Dr. Benjamin Ward Richardson, examined by Mr. Serjeant Shee—I practise in London, and I am a licentiate of the Faculty of Physicians and Surgeons in Glasgow and a member of the College of Physicians in London. I have never seen a case of idiopathic or traumatic tetanus, but I have seen a considerable number of deaths by convulsions, and I have known these cases, when they have ended in death, sometimes assume tetaniform appearances without being, strictly speaking, tetanus. The patient, if conscious, generally desires to sit up. I have known persons to die from a disease called angina pectoris. The symptoms of the disease, when it is fatal, resemble closely the symptoms of the paroxysms in which Mr. Cook died. It is classed amongst the convulsive or spasmodic diseases, and has no distinctive feature in post-mortem examination.
B. W. Richardson
Will you state what symptoms you particularly refer to?—I could not do better than describe a case which I myself saw. A child, ten years of age, was under my care in November, 1850. I supposed she had suffered from scarlet fever. She had a slight feverish attack. She recovered so far that my visits ceased on 20th November. I left her merry in the morning, and at half-past ten I was called to see her dying. She was supported upright at her own request. The face was pale; the whole of the face and arms rigid, the fingers clenched, the respiratory muscles completely fixed and rigid, and, with all, complained of an intense agony and restlessness such as I had never witnessed. There was perfect consciousness. The child knew me, and explained her intense agony; eagerly took from my hands some brandy and water from a spoon. I then left to get some chloroform for the purpose of producing relaxation by chloroform vapour. On returning, I found the head was thrown back. I could detect no respiration. The eyes remained fixed open, and the body just resembling a fit. She was dead. I did not observe whether the rigor-mortis came on at its usual time or later. I made a post-mortem examination the following day. Unfortunately I left the body in the arms of the sister, and, of course, it was laid out afterwards. At the post-mortem examination I observed that the brain was slightly congested; a portion of the upper part of the spinal cord seemed normal and healthy, the lungs were collapsed, the heart was in such a state of firm spasms and so empty that I remarked it might have been rinsed out, it was so perfectly clean and free from blood. There were no appearances of functional disturbances except a slight effusion of serum in one pleural cavity, I believe the right side. The other part of the spinal cord was in a normal state. They told me the child was unusually well and merry at supper; that she then went to bed with her sister, and in lying down suddenly jumped up and said, “I am going to die,” and begged her sister to rub her.

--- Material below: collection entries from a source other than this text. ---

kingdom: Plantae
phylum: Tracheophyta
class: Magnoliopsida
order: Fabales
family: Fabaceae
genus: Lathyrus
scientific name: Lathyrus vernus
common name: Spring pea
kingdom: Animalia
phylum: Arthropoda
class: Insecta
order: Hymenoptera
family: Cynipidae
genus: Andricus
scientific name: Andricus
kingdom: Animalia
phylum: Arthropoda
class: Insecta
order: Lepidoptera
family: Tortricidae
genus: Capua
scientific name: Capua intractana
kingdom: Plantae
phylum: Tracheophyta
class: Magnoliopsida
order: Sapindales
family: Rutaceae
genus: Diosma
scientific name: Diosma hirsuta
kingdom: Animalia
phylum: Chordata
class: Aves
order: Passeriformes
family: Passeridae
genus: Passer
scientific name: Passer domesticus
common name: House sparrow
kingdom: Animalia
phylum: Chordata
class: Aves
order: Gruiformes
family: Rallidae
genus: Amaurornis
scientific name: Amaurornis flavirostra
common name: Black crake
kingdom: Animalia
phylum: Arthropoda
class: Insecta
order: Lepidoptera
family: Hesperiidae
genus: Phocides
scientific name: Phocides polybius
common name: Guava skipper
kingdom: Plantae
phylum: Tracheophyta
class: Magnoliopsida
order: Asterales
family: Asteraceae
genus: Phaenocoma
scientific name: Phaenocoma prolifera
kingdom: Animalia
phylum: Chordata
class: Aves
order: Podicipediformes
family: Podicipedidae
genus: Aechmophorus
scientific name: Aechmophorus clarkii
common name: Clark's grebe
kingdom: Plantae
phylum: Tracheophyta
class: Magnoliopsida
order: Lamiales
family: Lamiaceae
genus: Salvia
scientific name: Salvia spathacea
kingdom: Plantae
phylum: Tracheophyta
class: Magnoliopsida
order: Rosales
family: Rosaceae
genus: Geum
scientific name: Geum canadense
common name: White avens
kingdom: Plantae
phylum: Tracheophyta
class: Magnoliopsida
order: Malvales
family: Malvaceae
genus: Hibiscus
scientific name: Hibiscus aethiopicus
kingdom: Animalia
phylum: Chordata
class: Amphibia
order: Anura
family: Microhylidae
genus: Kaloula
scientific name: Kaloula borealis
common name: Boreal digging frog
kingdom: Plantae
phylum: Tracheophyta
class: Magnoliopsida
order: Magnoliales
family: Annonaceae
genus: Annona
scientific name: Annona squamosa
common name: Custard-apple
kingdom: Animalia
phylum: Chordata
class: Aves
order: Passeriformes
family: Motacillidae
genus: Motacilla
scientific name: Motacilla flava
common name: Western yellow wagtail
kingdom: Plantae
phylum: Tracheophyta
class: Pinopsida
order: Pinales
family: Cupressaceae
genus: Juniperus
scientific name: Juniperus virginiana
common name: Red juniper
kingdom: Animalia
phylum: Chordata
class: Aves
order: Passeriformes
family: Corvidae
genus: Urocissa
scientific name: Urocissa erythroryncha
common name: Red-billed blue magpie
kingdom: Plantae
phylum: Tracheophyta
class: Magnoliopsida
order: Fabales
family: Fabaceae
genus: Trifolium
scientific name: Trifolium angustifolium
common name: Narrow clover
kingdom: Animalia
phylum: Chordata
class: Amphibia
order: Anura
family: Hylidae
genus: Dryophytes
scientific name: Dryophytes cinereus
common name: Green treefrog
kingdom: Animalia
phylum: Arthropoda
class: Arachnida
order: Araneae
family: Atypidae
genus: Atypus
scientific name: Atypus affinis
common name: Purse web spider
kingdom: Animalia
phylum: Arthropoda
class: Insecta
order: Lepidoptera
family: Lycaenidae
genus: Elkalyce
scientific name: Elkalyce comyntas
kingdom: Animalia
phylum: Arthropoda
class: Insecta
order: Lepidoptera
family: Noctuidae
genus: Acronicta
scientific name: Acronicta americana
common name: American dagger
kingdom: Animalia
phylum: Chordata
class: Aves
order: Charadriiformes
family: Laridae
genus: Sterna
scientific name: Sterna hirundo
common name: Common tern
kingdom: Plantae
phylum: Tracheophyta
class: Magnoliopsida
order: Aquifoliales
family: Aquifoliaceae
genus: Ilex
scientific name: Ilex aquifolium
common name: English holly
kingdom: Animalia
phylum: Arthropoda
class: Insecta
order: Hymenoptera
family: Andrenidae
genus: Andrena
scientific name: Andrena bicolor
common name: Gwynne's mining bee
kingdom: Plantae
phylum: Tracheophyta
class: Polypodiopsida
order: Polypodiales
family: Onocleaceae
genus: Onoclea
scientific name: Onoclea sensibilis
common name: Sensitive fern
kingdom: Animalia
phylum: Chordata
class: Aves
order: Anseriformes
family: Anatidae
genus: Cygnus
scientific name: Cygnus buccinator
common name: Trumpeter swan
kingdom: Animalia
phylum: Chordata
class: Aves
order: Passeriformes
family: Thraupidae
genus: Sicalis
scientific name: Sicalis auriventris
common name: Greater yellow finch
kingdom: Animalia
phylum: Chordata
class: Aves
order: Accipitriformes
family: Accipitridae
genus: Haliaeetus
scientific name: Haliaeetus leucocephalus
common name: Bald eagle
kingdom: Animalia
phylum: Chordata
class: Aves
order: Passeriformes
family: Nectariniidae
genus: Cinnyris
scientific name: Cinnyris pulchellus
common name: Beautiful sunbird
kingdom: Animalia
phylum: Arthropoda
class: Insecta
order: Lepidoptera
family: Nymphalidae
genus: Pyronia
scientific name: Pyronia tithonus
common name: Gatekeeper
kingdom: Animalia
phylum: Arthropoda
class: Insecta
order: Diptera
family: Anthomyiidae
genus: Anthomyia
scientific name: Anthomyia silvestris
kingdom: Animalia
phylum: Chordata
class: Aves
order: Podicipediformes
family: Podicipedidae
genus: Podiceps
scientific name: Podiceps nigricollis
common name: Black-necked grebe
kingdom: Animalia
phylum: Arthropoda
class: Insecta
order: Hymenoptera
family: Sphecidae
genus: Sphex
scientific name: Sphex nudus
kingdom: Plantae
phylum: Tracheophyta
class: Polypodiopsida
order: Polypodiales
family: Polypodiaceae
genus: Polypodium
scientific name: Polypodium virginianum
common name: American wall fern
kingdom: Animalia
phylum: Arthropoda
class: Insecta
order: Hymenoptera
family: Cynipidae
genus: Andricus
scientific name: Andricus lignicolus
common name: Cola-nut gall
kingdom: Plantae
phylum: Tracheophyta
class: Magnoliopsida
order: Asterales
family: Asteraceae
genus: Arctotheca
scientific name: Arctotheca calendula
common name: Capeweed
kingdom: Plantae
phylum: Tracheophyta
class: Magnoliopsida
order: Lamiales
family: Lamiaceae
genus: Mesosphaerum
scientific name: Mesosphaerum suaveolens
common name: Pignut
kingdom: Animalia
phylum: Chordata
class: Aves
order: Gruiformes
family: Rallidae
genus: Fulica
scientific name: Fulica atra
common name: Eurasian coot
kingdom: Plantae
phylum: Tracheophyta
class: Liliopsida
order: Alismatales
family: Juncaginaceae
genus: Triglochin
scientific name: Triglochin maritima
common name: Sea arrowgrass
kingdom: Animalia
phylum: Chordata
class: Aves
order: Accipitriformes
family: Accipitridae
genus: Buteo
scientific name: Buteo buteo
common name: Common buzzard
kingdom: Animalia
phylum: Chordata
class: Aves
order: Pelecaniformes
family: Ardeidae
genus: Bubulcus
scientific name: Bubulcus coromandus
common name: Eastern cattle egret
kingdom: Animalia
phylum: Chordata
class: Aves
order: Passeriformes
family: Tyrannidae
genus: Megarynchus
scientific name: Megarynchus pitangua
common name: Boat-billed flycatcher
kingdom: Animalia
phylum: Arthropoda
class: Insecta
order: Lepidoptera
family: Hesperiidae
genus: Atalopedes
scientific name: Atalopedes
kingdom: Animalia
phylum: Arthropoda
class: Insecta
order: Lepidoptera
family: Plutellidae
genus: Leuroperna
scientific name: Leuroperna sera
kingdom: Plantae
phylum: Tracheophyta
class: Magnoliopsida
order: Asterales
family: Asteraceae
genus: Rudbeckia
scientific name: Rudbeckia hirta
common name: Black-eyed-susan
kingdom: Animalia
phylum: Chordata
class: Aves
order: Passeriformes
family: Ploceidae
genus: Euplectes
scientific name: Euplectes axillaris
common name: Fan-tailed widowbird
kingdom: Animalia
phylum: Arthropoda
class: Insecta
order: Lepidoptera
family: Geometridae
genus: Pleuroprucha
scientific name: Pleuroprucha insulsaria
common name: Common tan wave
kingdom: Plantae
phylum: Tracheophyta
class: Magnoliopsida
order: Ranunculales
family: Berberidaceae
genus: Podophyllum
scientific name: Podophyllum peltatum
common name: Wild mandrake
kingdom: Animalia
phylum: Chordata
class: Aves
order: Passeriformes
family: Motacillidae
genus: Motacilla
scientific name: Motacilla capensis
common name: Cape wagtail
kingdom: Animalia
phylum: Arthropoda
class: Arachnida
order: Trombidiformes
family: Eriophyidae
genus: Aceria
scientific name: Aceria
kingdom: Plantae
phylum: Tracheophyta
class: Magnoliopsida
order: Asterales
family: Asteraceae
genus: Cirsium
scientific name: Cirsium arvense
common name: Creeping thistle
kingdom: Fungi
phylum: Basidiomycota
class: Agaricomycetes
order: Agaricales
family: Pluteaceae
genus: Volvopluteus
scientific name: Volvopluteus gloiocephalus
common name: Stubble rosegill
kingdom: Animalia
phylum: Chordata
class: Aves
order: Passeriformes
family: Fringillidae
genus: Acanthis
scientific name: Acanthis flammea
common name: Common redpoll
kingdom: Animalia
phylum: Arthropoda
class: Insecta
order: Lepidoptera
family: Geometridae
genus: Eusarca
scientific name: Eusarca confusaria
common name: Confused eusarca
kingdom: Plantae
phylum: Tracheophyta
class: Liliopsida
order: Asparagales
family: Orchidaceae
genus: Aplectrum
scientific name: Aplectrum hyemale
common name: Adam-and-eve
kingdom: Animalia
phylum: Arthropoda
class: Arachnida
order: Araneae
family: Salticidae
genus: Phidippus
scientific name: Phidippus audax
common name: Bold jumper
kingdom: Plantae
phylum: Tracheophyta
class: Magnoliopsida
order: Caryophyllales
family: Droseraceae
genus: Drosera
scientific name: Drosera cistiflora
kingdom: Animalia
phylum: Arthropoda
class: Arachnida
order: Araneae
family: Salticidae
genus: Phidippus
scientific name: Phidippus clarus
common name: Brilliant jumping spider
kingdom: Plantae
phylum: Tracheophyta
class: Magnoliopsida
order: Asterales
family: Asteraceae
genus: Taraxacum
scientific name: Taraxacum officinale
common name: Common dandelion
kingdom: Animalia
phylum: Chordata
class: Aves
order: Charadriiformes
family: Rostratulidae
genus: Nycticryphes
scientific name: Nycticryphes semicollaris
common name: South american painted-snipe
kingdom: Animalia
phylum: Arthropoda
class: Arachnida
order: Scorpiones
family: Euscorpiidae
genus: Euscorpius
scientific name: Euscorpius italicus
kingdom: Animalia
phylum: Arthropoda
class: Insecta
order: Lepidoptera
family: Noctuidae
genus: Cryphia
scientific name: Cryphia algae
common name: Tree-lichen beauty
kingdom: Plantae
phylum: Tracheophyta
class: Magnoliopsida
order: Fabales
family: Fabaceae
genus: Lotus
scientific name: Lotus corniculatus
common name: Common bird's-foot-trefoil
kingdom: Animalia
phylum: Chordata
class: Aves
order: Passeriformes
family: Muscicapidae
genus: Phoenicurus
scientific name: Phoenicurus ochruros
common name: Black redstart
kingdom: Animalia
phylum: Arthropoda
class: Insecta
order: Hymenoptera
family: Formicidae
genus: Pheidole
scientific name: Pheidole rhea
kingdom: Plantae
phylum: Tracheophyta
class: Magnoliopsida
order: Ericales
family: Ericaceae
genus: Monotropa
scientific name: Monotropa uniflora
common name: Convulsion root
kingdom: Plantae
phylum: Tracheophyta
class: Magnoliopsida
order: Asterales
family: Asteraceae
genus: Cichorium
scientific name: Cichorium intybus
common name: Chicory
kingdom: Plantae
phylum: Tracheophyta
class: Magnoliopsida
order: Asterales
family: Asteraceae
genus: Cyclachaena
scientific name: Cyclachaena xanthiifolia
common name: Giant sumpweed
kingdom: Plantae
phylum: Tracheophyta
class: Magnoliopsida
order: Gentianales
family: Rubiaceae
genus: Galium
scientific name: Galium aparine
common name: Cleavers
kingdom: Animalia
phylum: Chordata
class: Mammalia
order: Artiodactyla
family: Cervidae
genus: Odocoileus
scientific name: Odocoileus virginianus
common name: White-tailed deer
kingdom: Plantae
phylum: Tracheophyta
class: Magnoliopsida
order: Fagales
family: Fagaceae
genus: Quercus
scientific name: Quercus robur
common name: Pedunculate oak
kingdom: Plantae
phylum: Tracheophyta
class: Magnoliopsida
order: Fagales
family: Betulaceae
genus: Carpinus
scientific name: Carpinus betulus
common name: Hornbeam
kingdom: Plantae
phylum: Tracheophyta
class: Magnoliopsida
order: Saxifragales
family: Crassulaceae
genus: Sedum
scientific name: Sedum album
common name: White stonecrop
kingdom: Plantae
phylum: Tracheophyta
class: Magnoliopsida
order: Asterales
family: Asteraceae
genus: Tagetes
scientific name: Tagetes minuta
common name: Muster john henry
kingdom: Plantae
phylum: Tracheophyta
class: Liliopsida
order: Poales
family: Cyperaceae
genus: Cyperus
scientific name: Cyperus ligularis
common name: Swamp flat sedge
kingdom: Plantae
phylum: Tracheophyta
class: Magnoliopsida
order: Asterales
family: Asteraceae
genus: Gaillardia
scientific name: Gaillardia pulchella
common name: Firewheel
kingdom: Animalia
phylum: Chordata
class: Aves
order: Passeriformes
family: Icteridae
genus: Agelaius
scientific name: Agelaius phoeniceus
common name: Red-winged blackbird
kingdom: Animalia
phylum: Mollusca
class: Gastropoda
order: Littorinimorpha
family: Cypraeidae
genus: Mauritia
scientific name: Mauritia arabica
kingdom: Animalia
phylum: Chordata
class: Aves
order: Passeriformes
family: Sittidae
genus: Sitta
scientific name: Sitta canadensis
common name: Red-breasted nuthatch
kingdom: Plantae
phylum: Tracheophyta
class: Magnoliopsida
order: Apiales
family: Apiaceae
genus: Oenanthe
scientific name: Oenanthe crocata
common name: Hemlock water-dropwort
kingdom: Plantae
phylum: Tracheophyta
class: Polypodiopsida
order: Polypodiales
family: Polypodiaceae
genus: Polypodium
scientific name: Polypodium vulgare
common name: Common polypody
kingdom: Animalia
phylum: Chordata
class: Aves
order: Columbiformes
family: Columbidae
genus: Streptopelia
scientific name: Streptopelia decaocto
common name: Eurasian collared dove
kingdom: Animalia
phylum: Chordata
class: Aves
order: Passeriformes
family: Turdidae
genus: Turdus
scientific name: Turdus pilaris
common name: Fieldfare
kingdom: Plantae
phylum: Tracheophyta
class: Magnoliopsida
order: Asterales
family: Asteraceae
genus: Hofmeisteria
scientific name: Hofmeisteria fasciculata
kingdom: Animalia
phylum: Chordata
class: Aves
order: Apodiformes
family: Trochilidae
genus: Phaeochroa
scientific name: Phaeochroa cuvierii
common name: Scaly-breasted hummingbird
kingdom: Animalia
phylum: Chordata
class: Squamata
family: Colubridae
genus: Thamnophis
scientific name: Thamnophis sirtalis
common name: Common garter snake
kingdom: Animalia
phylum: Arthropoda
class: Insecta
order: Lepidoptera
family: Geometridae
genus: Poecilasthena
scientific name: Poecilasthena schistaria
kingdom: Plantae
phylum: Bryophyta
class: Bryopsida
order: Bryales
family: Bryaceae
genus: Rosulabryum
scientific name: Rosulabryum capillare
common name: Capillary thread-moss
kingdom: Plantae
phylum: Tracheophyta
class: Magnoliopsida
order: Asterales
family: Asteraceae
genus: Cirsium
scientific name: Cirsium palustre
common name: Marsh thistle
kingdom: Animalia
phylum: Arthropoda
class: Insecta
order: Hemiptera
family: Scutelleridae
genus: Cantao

Cross-examined by the Attorney-General—This case accords with all the descriptions of angina pectoris by the best authors—Latham, Watson, Boyeau, Pratt, and Sir Everett Holme.
What is the true nature and cause of angina pectoris?—It has been laid down as disease of the valves of the heart. There have been many cases in which there has been no discovered cause.
Are the symptoms of angina pectoris not those that would be produced by taking strychnia?—Not exactly. In angina pectoris the patient requests to be rubbed to give relief.
Did you hear the Leeds case?—Assuming that that was a case of strychnia, I must say that the two forms are so strictly analogous that there would be great difficulty in detecting angina from strychnia, with this difference, that angina is paroxysmal, it comes and goes, and strychnia would not be so likely to do that. You would not expect it for many months.
B. W. Richardson
But in this case you are speaking as if it ended in the first paroxysm?—Yes.
How then can you be justified, in cases where you discover no abnormal conditions of the heart or its arteries, in setting down the death to angina?—Precisely as if I saw the symptoms of epilepsy I should accept them as such.